The former President of YouGov has said “a Remain vote is no longer certain”, four hours after a YouGov poll released when voting stopped at 10pm put Remain four points ahead of Leave.

The 10pm YouGov poll put Remain on 52 per cent and Leave on 48. It helped prompt Ukip leader Nigel Farage to tell Sky News he thought Remain would “edge it”.

But as the Leave vote passed the one million mark ahead of Remain, Peter Kellner, the former president of YouGov said that despite the earlier poll, “a Remain vote is no longer certain.”

At about the same time, John Curtice, professor of politics at Stratchclyde University and one of the country’s foremost polling experts, told the BBC: “We are getting far more places where Leave is doing better than expected than places where Remain is better than expected.”

A further potential blow for the pro-EU camp came when it emerged Scotland and London – thought to be Remain heartlands – had among the lowest turnouts in the UK.

With 218 out of 382 turnouts declared, Scotland had the UK lowest turnout at 66.7 per cent compared to 76.6 per cent in South West England, the area with the highest turnout.

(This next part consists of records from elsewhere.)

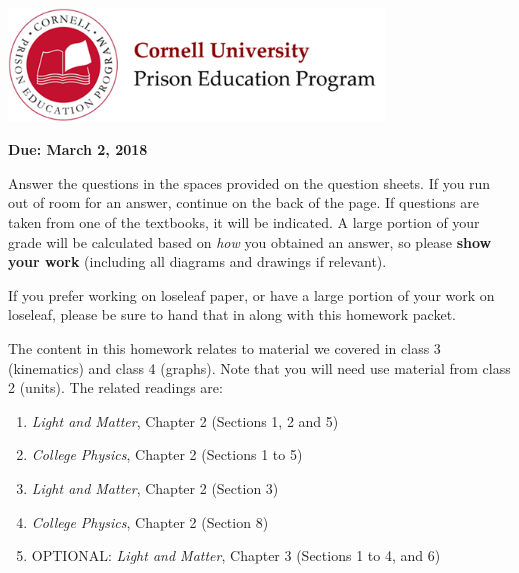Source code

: \documentclass[addpoints,12pt]{exam}
\begin{document}

\begin{flushright}
\vspace{0.2in}

\end{flushright}

\begin{center}
\includegraphics[width=10cm]{../images/logo.png}
\end{center}

\begin{center}
\end{center}
\noindent\begin{large}\textbf{Due: March 2, 2018}\end{large}
\vspace{0.2in}

Answer the questions in the spaces provided on the question sheets. If you run out of room for an answer, continue on the back of the page. If questions are taken from one of the textbooks, it will be indicated. A large portion of your grade will be calculated based on \textit{how} you obtained an answer, so please \textbf{show your work} (including all diagrams and drawings if relevant).

If you prefer working on loseleaf paper, or have a large portion of your work on loseleaf, please be sure to hand that in along with this homework packet.

The content in this homework relates to material we covered in class 3 (kinematics) and class 4 (graphs). Note that you will need use material from class 2 (units). The related readings are:
\begin{enumerate}
	\item \textit{Light and Matter}, Chapter 2 (Sections 1, 2 and 5)
	\item \textit{College Physics}, Chapter 2 (Sections 1 to 5)
	\item \textit{Light and Matter}, Chapter 2 (Section 3)
	\item \textit{College Physics}, Chapter 2 (Section 8)
	\item OPTIONAL: \textit{Light and Matter}, Chapter 3 (Sections 1 to 4, and 6)
\end{enumerate}
\end{document}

London had the UK’s third lowest turnout at 69.2 per cent. It is possible heavy overnight rain and flooding in some parts of the capital during polling day deterred or prevented some voters from going to polling stations.

In Kingston, south-west London, and Barking, in east London, polling stations had to close due to flooding.

The areas with the highest turnouts were South-West England (76.6 per cent), South-East England (76.4 per cent), Eastern England (74.9 per cent) and the West Midlands (73.9 per cent).

These turnouts were considerably lower than the 84.6 per cent recorded during the 2014 Scottish independence referendum, but significantly higher than the 64.5 per cent turnout for the 1975 EEC membership referendum.